Work item
From the data underneath, reproduce exactly the stretch that begins at the line with "(fp_line (start -3.5 3.5)" and ends after the line with "(at 3.475 -0.5".

Stored data
-=-=-=-=-

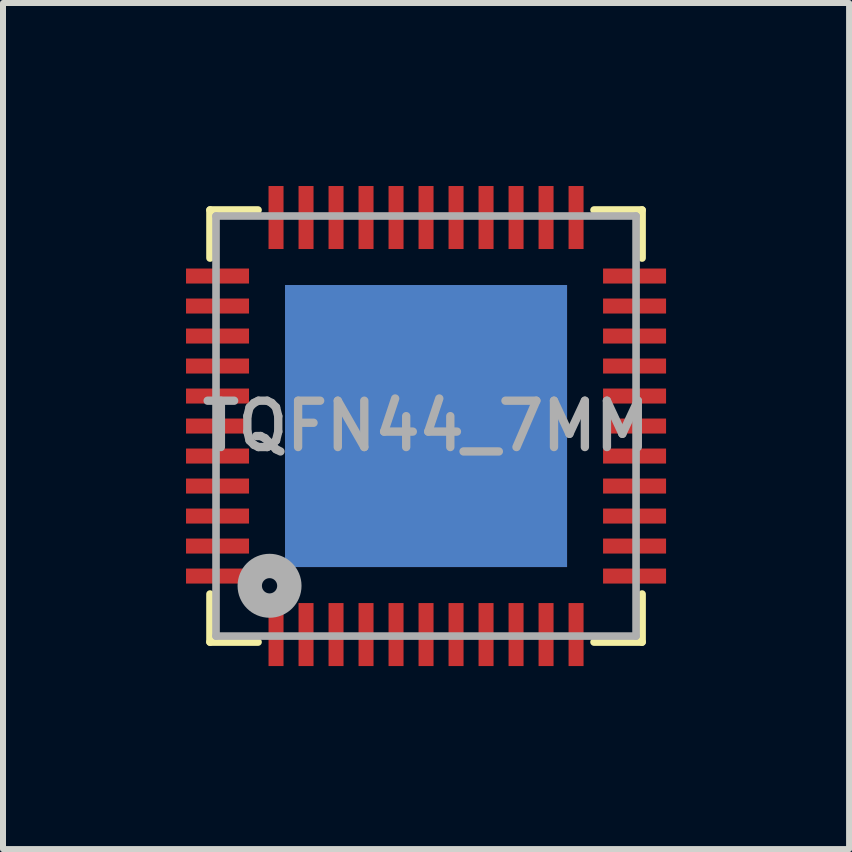
<source format=kicad_pcb>
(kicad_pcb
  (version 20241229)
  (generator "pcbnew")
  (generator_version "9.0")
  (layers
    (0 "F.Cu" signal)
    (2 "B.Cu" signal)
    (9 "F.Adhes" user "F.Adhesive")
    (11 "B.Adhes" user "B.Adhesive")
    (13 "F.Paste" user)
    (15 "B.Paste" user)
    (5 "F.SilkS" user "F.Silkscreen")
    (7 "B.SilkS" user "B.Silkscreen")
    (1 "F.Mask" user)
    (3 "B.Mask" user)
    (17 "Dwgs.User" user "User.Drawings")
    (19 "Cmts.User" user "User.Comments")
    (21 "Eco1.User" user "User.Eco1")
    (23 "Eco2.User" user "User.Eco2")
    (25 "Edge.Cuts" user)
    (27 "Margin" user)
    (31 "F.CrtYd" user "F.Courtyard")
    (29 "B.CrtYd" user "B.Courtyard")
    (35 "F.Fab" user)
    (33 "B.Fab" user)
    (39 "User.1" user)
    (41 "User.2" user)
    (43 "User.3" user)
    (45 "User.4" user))
  (footprint "TQFN44_7MM"
    (layer "F.Cu")
    (at 4.05 4.05)
    (property "Reference" "TQFN44_7MM" (at 0 0 180) (layer "F.Fab") (effects (font (size 0.772 0.772) (thickness 0.139))))
    (attr through_hole)
    (fp_poly (pts (xy -4.05 -2.35) (xy -2.9 -2.35) (xy -2.9 -2.65) (xy -4.05 -2.65)) (stroke (width 0) (type solid)) (fill yes) (layer "F.Mask"))
    (fp_poly (pts (xy -4.05 -1.85) (xy -2.9 -1.85) (xy -2.9 -2.15) (xy -4.05 -2.15)) (stroke (width 0) (type solid)) (fill yes) (layer "F.Mask"))
    (fp_poly (pts (xy -4.05 -1.35) (xy -2.9 -1.35) (xy -2.9 -1.65) (xy -4.05 -1.65)) (stroke (width 0) (type solid)) (fill yes) (layer "F.Mask"))
    (fp_poly (pts (xy -4.05 -0.85) (xy -2.9 -0.85) (xy -2.9 -1.15) (xy -4.05 -1.15)) (stroke (width 0) (type solid)) (fill yes) (layer "F.Mask"))
    (fp_poly (pts (xy -4.05 -0.35) (xy -2.9 -0.35) (xy -2.9 -0.65) (xy -4.05 -0.65)) (stroke (width 0) (type solid)) (fill yes) (layer "F.Mask"))
    (fp_poly (pts (xy -4.05 0.15) (xy -2.9 0.15) (xy -2.9 -0.15) (xy -4.05 -0.15)) (stroke (width 0) (type solid)) (fill yes) (layer "F.Mask"))
    (fp_poly (pts (xy -4.05 0.65) (xy -2.9 0.65) (xy -2.9 0.35) (xy -4.05 0.35)) (stroke (width 0) (type solid)) (fill yes) (layer "F.Mask"))
    (fp_poly (pts (xy -4.05 1.15) (xy -2.9 1.15) (xy -2.9 0.85) (xy -4.05 0.85)) (stroke (width 0) (type solid)) (fill yes) (layer "F.Mask"))
    (fp_poly (pts (xy -4.05 1.65) (xy -2.9 1.65) (xy -2.9 1.35) (xy -4.05 1.35)) (stroke (width 0) (type solid)) (fill yes) (layer "F.Mask"))
    (fp_poly (pts (xy -4.05 2.15) (xy -2.9 2.15) (xy -2.9 1.85) (xy -4.05 1.85)) (stroke (width 0) (type solid)) (fill yes) (layer "F.Mask"))
    (fp_poly (pts (xy -4.05 2.65) (xy -2.9 2.65) (xy -2.9 2.35) (xy -4.05 2.35)) (stroke (width 0) (type solid)) (fill yes) (layer "F.Mask"))
    (fp_poly (pts (xy -2.65 -4.05) (xy -2.65 -2.9) (xy -2.35 -2.9) (xy -2.35 -4.05)) (stroke (width 0) (type solid)) (fill yes) (layer "F.Mask"))
    (fp_poly (pts (xy -2.35 4.05) (xy -2.35 2.9) (xy -2.65 2.9) (xy -2.65 4.05)) (stroke (width 0) (type solid)) (fill yes) (layer "F.Mask"))
    (fp_poly (pts (xy -2.15 -4.05) (xy -2.15 -2.9) (xy -1.85 -2.9) (xy -1.85 -4.05)) (stroke (width 0) (type solid)) (fill yes) (layer "F.Mask"))
    (fp_poly (pts (xy -1.85 4.05) (xy -1.85 2.9) (xy -2.15 2.9) (xy -2.15 4.05)) (stroke (width 0) (type solid)) (fill yes) (layer "F.Mask"))
    (fp_poly (pts (xy -1.65 -4.05) (xy -1.65 -2.9) (xy -1.35 -2.9) (xy -1.35 -4.05)) (stroke (width 0) (type solid)) (fill yes) (layer "F.Mask"))
    (fp_poly (pts (xy -1.35 4.05) (xy -1.35 2.9) (xy -1.65 2.9) (xy -1.65 4.05)) (stroke (width 0) (type solid)) (fill yes) (layer "F.Mask"))
    (fp_poly (pts (xy -1.15 -4.05) (xy -1.15 -2.9) (xy -0.85 -2.9) (xy -0.85 -4.05)) (stroke (width 0) (type solid)) (fill yes) (layer "F.Mask"))
    (fp_poly (pts (xy -0.85 4.05) (xy -0.85 2.9) (xy -1.15 2.9) (xy -1.15 4.05)) (stroke (width 0) (type solid)) (fill yes) (layer "F.Mask"))
    (fp_poly (pts (xy -0.65 -4.05) (xy -0.65 -2.9) (xy -0.35 -2.9) (xy -0.35 -4.05)) (stroke (width 0) (type solid)) (fill yes) (layer "F.Mask"))
    (fp_poly (pts (xy -0.35 4.05) (xy -0.35 2.9) (xy -0.65 2.9) (xy -0.65 4.05)) (stroke (width 0) (type solid)) (fill yes) (layer "F.Mask"))
    (fp_poly (pts (xy -0.15 -4.05) (xy -0.15 -2.9) (xy 0.15 -2.9) (xy 0.15 -4.05)) (stroke (width 0) (type solid)) (fill yes) (layer "F.Mask"))
    (fp_poly (pts (xy 0.15 4.05) (xy 0.15 2.9) (xy -0.15 2.9) (xy -0.15 4.05)) (stroke (width 0) (type solid)) (fill yes) (layer "F.Mask"))
    (fp_poly (pts (xy 0.35 -4.05) (xy 0.35 -2.9) (xy 0.65 -2.9) (xy 0.65 -4.05)) (stroke (width 0) (type solid)) (fill yes) (layer "F.Mask"))
    (fp_poly (pts (xy 0.65 4.05) (xy 0.65 2.9) (xy 0.35 2.9) (xy 0.35 4.05)) (stroke (width 0) (type solid)) (fill yes) (layer "F.Mask"))
    (fp_poly (pts (xy 0.85 -4.05) (xy 0.85 -2.9) (xy 1.15 -2.9) (xy 1.15 -4.05)) (stroke (width 0) (type solid)) (fill yes) (layer "F.Mask"))
    (fp_poly (pts (xy 1.15 4.05) (xy 1.15 2.9) (xy 0.85 2.9) (xy 0.85 4.05)) (stroke (width 0) (type solid)) (fill yes) (layer "F.Mask"))
    (fp_poly (pts (xy 1.35 -4.05) (xy 1.35 -2.9) (xy 1.65 -2.9) (xy 1.65 -4.05)) (stroke (width 0) (type solid)) (fill yes) (layer "F.Mask"))
    (fp_poly (pts (xy 1.65 4.05) (xy 1.65 2.9) (xy 1.35 2.9) (xy 1.35 4.05)) (stroke (width 0) (type solid)) (fill yes) (layer "F.Mask"))
    (fp_poly (pts (xy 1.85 -4.05) (xy 1.85 -2.9) (xy 2.15 -2.9) (xy 2.15 -4.05)) (stroke (width 0) (type solid)) (fill yes) (layer "F.Mask"))
    (fp_poly (pts (xy 2.15 4.05) (xy 2.15 2.9) (xy 1.85 2.9) (xy 1.85 4.05)) (stroke (width 0) (type solid)) (fill yes) (layer "F.Mask"))
    (fp_poly (pts (xy 2.35 -4.05) (xy 2.35 -2.9) (xy 2.65 -2.9) (xy 2.65 -4.05)) (stroke (width 0) (type solid)) (fill yes) (layer "F.Mask"))
    (fp_poly (pts (xy 2.65 4.05) (xy 2.65 2.9) (xy 2.35 2.9) (xy 2.35 4.05)) (stroke (width 0) (type solid)) (fill yes) (layer "F.Mask"))
    (fp_poly (pts (xy 4.05 -2.65) (xy 2.9 -2.65) (xy 2.9 -2.35) (xy 4.05 -2.35)) (stroke (width 0) (type solid)) (fill yes) (layer "F.Mask"))
    (fp_poly (pts (xy 4.05 -2.15) (xy 2.9 -2.15) (xy 2.9 -1.85) (xy 4.05 -1.85)) (stroke (width 0) (type solid)) (fill yes) (layer "F.Mask"))
    (fp_poly (pts (xy 4.05 -1.65) (xy 2.9 -1.65) (xy 2.9 -1.35) (xy 4.05 -1.35)) (stroke (width 0) (type solid)) (fill yes) (layer "F.Mask"))
    (fp_poly (pts (xy 4.05 -1.15) (xy 2.9 -1.15) (xy 2.9 -0.85) (xy 4.05 -0.85)) (stroke (width 0) (type solid)) (fill yes) (layer "F.Mask"))
    (fp_poly (pts (xy 4.05 -0.65) (xy 2.9 -0.65) (xy 2.9 -0.35) (xy 4.05 -0.35)) (stroke (width 0) (type solid)) (fill yes) (layer "F.Mask"))
    (fp_poly (pts (xy 4.05 -0.15) (xy 2.9 -0.15) (xy 2.9 0.15) (xy 4.05 0.15)) (stroke (width 0) (type solid)) (fill yes) (layer "F.Mask"))
    (fp_poly (pts (xy 4.05 0.35) (xy 2.9 0.35) (xy 2.9 0.65) (xy 4.05 0.65)) (stroke (width 0) (type solid)) (fill yes) (layer "F.Mask"))
    (fp_poly (pts (xy 4.05 0.85) (xy 2.9 0.85) (xy 2.9 1.15) (xy 4.05 1.15)) (stroke (width 0) (type solid)) (fill yes) (layer "F.Mask"))
    (fp_poly (pts (xy 4.05 1.35) (xy 2.9 1.35) (xy 2.9 1.65) (xy 4.05 1.65)) (stroke (width 0) (type solid)) (fill yes) (layer "F.Mask"))
    (fp_poly (pts (xy 4.05 1.85) (xy 2.9 1.85) (xy 2.9 2.15) (xy 4.05 2.15)) (stroke (width 0) (type solid)) (fill yes) (layer "F.Mask"))
    (fp_poly (pts (xy 4.05 2.35) (xy 2.9 2.35) (xy 2.9 2.65) (xy 4.05 2.65)) (stroke (width 0) (type solid)) (fill yes) (layer "F.Mask"))
    (fp_line (start -3.6 -3.6) (end -3.6 -2.8) (stroke (width 0.127) (type solid)) (layer "F.SilkS"))
    (fp_line (start -3.6 2.8) (end -3.6 3.6) (stroke (width 0.127) (type solid)) (layer "F.SilkS"))
    (fp_line (start -3.6 3.6) (end -2.8 3.6) (stroke (width 0.127) (type solid)) (layer "F.SilkS"))
    (fp_line (start -2.8 -3.6) (end -3.6 -3.6) (stroke (width 0.127) (type solid)) (layer "F.SilkS"))
    (fp_line (start 2.8 -3.6) (end 3.6 -3.6) (stroke (width 0.127) (type solid)) (layer "F.SilkS"))
    (fp_line (start 3.6 -3.6) (end 3.6 -2.8) (stroke (width 0.127) (type solid)) (layer "F.SilkS"))
    (fp_line (start 3.6 2.8) (end 3.6 3.6) (stroke (width 0.127) (type solid)) (layer "F.SilkS"))
    (fp_line (start 3.6 3.6) (end 2.8 3.6) (stroke (width 0.127) (type solid)) (layer "F.SilkS"))
    (fp_poly (pts (xy -2 -0.5) (xy -1 -0.5) (xy -1 -2) (xy -2 -2)) (stroke (width 0) (type solid)) (fill yes) (layer "F.Paste"))
    (fp_poly (pts (xy -2 2) (xy -1 2) (xy -1 0.5) (xy -2 0.5)) (stroke (width 0) (type solid)) (fill yes) (layer "F.Paste"))
    (fp_poly (pts (xy -0.5 -0.5) (xy 0.5 -0.5) (xy 0.5 -2) (xy -0.5 -2)) (stroke (width 0) (type solid)) (fill yes) (layer "F.Paste"))
    (fp_poly (pts (xy -0.5 2) (xy 0.5 2) (xy 0.5 0.5) (xy -0.5 0.5)) (stroke (width 0) (type solid)) (fill yes) (layer "F.Paste"))
    (fp_poly (pts (xy 1 -0.5) (xy 2 -0.5) (xy 2 -2) (xy 1 -2)) (stroke (width 0) (type solid)) (fill yes) (layer "F.Paste"))
    (fp_poly (pts (xy 1 2) (xy 2 2) (xy 2 0.5) (xy 1 0.5)) (stroke (width 0) (type solid)) (fill yes) (layer "F.Paste"))
    (fp_line (start -3.5 -3.5) (end 3.5 -3.5) (stroke (width 0.127) (type solid)) (layer "F.Fab"))
    (fp_line (start -3.5 3.5) (end -3.5 -3.5) (stroke (width 0.127) (type solid)) (layer "F.Fab"))
    (fp_line (start 3.5 -3.5) (end 3.5 3.5) (stroke (width 0.127) (type solid)) (layer "F.Fab"))
    (fp_line (start 3.5 3.5) (end -3.5 3.5) (stroke (width 0.127) (type solid)) (layer "F.Fab"))
    (fp_circle (center -2.608 2.662) (end -2.481 2.662) (stroke (width 0.406) (type solid)) (fill no) (layer "F.Fab"))
    (pad "1" smd rect (at -2.5 3.475 90) (size 1.05 0.25) (layers "F.Cu" "F.Mask" "F.Paste"))
    (pad "2" smd rect (at -2 3.475 90) (size 1.05 0.25) (layers "F.Cu" "F.Mask" "F.Paste"))
    (pad "3" smd rect (at -1.5 3.475 90) (size 1.05 0.25) (layers "F.Cu" "F.Mask" "F.Paste"))
    (pad "4" smd rect (at -1 3.475 90) (size 1.05 0.25) (layers "F.Cu" "F.Mask" "F.Paste"))
    (pad "5" smd rect (at -0.5 3.475 90) (size 1.05 0.25) (layers "F.Cu" "F.Mask" "F.Paste"))
    (pad "6" smd rect (at 0 3.475 90) (size 1.05 0.25) (layers "F.Cu" "F.Mask" "F.Paste"))
    (pad "7" smd rect (at 0.5 3.475 90) (size 1.05 0.25) (layers "F.Cu" "F.Mask" "F.Paste"))
    (pad "8" smd rect (at 1 3.475 90) (size 1.05 0.25) (layers "F.Cu" "F.Mask" "F.Paste"))
    (pad "9" smd rect (at 1.5 3.475 90) (size 1.05 0.25) (layers "F.Cu" "F.Mask" "F.Paste"))
    (pad "10" smd rect (at 2 3.475 90) (size 1.05 0.25) (layers "F.Cu" "F.Mask" "F.Paste"))
    (pad "11" smd rect (at 2.5 3.475 90) (size 1.05 0.25) (layers "F.Cu" "F.Mask" "F.Paste"))
    (pad "12" smd rect (at 3.475 2.5 180) (size 1.05 0.25) (layers "F.Cu" "F.Mask" "F.Paste"))
    (pad "13" smd rect (at 3.475 2 180) (size 1.05 0.25) (layers "F.Cu" "F.Mask" "F.Paste"))
    (pad "14" smd rect (at 3.475 1.5 180) (size 1.05 0.25) (layers "F.Cu" "F.Mask" "F.Paste"))
    (pad "15" smd rect (at 3.475 1 180) (size 1.05 0.25) (layers "F.Cu" "F.Mask" "F.Paste"))
    (pad "16" smd rect (at 3.475 0.5 180) (size 1.05 0.25) (layers "F.Cu" "F.Mask" "F.Paste"))
    (pad "17" smd rect (at 3.475 0 180) (size 1.05 0.25) (layers "F.Cu" "F.Mask" "F.Paste"))
    (pad "18" smd rect (at 3.475 -0.5 180) (size 1.05 0.25) (layers "F.Cu" "F.Mask" "F.Paste"))
    (pad "19" smd rect (at 3.475 -1 180) (size 1.05 0.25) (layers "F.Cu" "F.Mask" "F.Paste"))
    (pad "20" smd rect (at 3.475 -1.5 180) (size 1.05 0.25) (layers "F.Cu" "F.Mask" "F.Paste"))
    (pad "21" smd rect (at 3.475 -2 180) (size 1.05 0.25) (layers "F.Cu" "F.Mask" "F.Paste"))
    (pad "22" smd rect (at 3.475 -2.5 180) (size 1.05 0.25) (layers "F.Cu" "F.Mask" "F.Paste"))
    (pad "23" smd rect (at 2.5 -3.475 270) (size 1.05 0.25) (layers "F.Cu" "F.Mask" "F.Paste"))
    (pad "24" smd rect (at 2 -3.475 270) (size 1.05 0.25) (layers "F.Cu" "F.Mask" "F.Paste"))
    (pad "25" smd rect (at 1.5 -3.475 270) (size 1.05 0.25) (layers "F.Cu" "F.Mask" "F.Paste"))
    (pad "26" smd rect (at 1 -3.475 270) (size 1.05 0.25) (layers "F.Cu" "F.Mask" "F.Paste"))
    (pad "27" smd rect (at 0.5 -3.475 270) (size 1.05 0.25) (layers "F.Cu" "F.Mask" "F.Paste"))
    (pad "28" smd rect (at 0 -3.475 270) (size 1.05 0.25) (layers "F.Cu" "F.Mask" "F.Paste"))
    (pad "29" smd rect (at -0.5 -3.475 270) (size 1.05 0.25) (layers "F.Cu" "F.Mask" "F.Paste"))
    (pad "30" smd rect (at -1 -3.475 270) (size 1.05 0.25) (layers "F.Cu" "F.Mask" "F.Paste"))
    (pad "31" smd rect (at -1.5 -3.475 270) (size 1.05 0.25) (layers "F.Cu" "F.Mask" "F.Paste"))
    (pad "32" smd rect (at -2 -3.475 270) (size 1.05 0.25) (layers "F.Cu" "F.Mask" "F.Paste"))
    (pad "33" smd rect (at -2.5 -3.475 270) (size 1.05 0.25) (layers "F.Cu" "F.Mask" "F.Paste"))
    (pad "34" smd rect (at -3.475 -2.5) (size 1.05 0.25) (layers "F.Cu" "F.Mask" "F.Paste"))
    (pad "35" smd rect (at -3.475 -2) (size 1.05 0.25) (layers "F.Cu" "F.Mask" "F.Paste"))
    (pad "36" smd rect (at -3.475 -1.5) (size 1.05 0.25) (layers "F.Cu" "F.Mask" "F.Paste"))
    (pad "37" smd rect (at -3.475 -1) (size 1.05 0.25) (layers "F.Cu" "F.Mask" "F.Paste"))
    (pad "38" smd rect (at -3.475 -0.5) (size 1.05 0.25) (layers "F.Cu" "F.Mask" "F.Paste"))
    (pad "39" smd rect (at -3.475 0) (size 1.05 0.25) (layers "F.Cu" "F.Mask" "F.Paste"))
    (pad "40" smd rect (at -3.475 0.5) (size 1.05 0.25) (layers "F.Cu" "F.Mask" "F.Paste"))
    (pad "41" smd rect (at -3.475 1) (size 1.05 0.25) (layers "F.Cu" "F.Mask" "F.Paste"))
    (pad "42" smd rect (at -3.475 1.5) (size 1.05 0.25) (layers "F.Cu" "F.Mask" "F.Paste"))
    (pad "43" smd rect (at -3.475 2) (size 1.05 0.25) (layers "F.Cu" "F.Mask" "F.Paste"))
    (pad "44" smd rect (at -3.475 2.5) (size 1.05 0.25) (layers "F.Cu" "F.Mask" "F.Paste"))
    (pad "THERMAL" smd rect (at 0 0) (size 4.7 4.7) (layers "F.Cu" "F.Mask"))
    (pad "THERMAL1" smd rect (at 0 0) (size 4.7 4.7) (layers "B.Cu" "B.Mask")))
  (gr_rect
    (start -3 -3)
    (end 11.1 11.1)
    (stroke (width 0.1) (type default))
    (fill no)
    (layer "Edge.Cuts")))
</source>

-=-=-=-=-

Written solution
    (fp_line (start -3.5 3.5) (end -3.5 -3.5) (stroke (width 0.127) (type solid)) (layer "F.Fab"))
    (fp_line (start 3.5 -3.5) (end 3.5 3.5) (stroke (width 0.127) (type solid)) (layer "F.Fab"))
    (fp_line (start 3.5 3.5) (end -3.5 3.5) (stroke (width 0.127) (type solid)) (layer "F.Fab"))
    (fp_circle (center -2.608 2.662) (end -2.481 2.662) (stroke (width 0.406) (type solid)) (fill no) (layer "F.Fab"))
    (pad "1" smd rect (at -2.5 3.475 90) (size 1.05 0.25) (layers "F.Cu" "F.Mask" "F.Paste"))
    (pad "2" smd rect (at -2 3.475 90) (size 1.05 0.25) (layers "F.Cu" "F.Mask" "F.Paste"))
    (pad "3" smd rect (at -1.5 3.475 90) (size 1.05 0.25) (layers "F.Cu" "F.Mask" "F.Paste"))
    (pad "4" smd rect (at -1 3.475 90) (size 1.05 0.25) (layers "F.Cu" "F.Mask" "F.Paste"))
    (pad "5" smd rect (at -0.5 3.475 90) (size 1.05 0.25) (layers "F.Cu" "F.Mask" "F.Paste"))
    (pad "6" smd rect (at 0 3.475 90) (size 1.05 0.25) (layers "F.Cu" "F.Mask" "F.Paste"))
    (pad "7" smd rect (at 0.5 3.475 90) (size 1.05 0.25) (layers "F.Cu" "F.Mask" "F.Paste"))
    (pad "8" smd rect (at 1 3.475 90) (size 1.05 0.25) (layers "F.Cu" "F.Mask" "F.Paste"))
    (pad "9" smd rect (at 1.5 3.475 90) (size 1.05 0.25) (layers "F.Cu" "F.Mask" "F.Paste"))
    (pad "10" smd rect (at 2 3.475 90) (size 1.05 0.25) (layers "F.Cu" "F.Mask" "F.Paste"))
    (pad "11" smd rect (at 2.5 3.475 90) (size 1.05 0.25) (layers "F.Cu" "F.Mask" "F.Paste"))
    (pad "12" smd rect (at 3.475 2.5 180) (size 1.05 0.25) (layers "F.Cu" "F.Mask" "F.Paste"))
    (pad "13" smd rect (at 3.475 2 180) (size 1.05 0.25) (layers "F.Cu" "F.Mask" "F.Paste"))
    (pad "14" smd rect (at 3.475 1.5 180) (size 1.05 0.25) (layers "F.Cu" "F.Mask" "F.Paste"))
    (pad "15" smd rect (at 3.475 1 180) (size 1.05 0.25) (layers "F.Cu" "F.Mask" "F.Paste"))
    (pad "16" smd rect (at 3.475 0.5 180) (size 1.05 0.25) (layers "F.Cu" "F.Mask" "F.Paste"))
    (pad "17" smd rect (at 3.475 0 180) (size 1.05 0.25) (layers "F.Cu" "F.Mask" "F.Paste"))
    (pad "18" smd rect (at 3.475 -0.5 180) (size 1.05 0.25) (layers "F.Cu" "F.Mask" "F.Paste"))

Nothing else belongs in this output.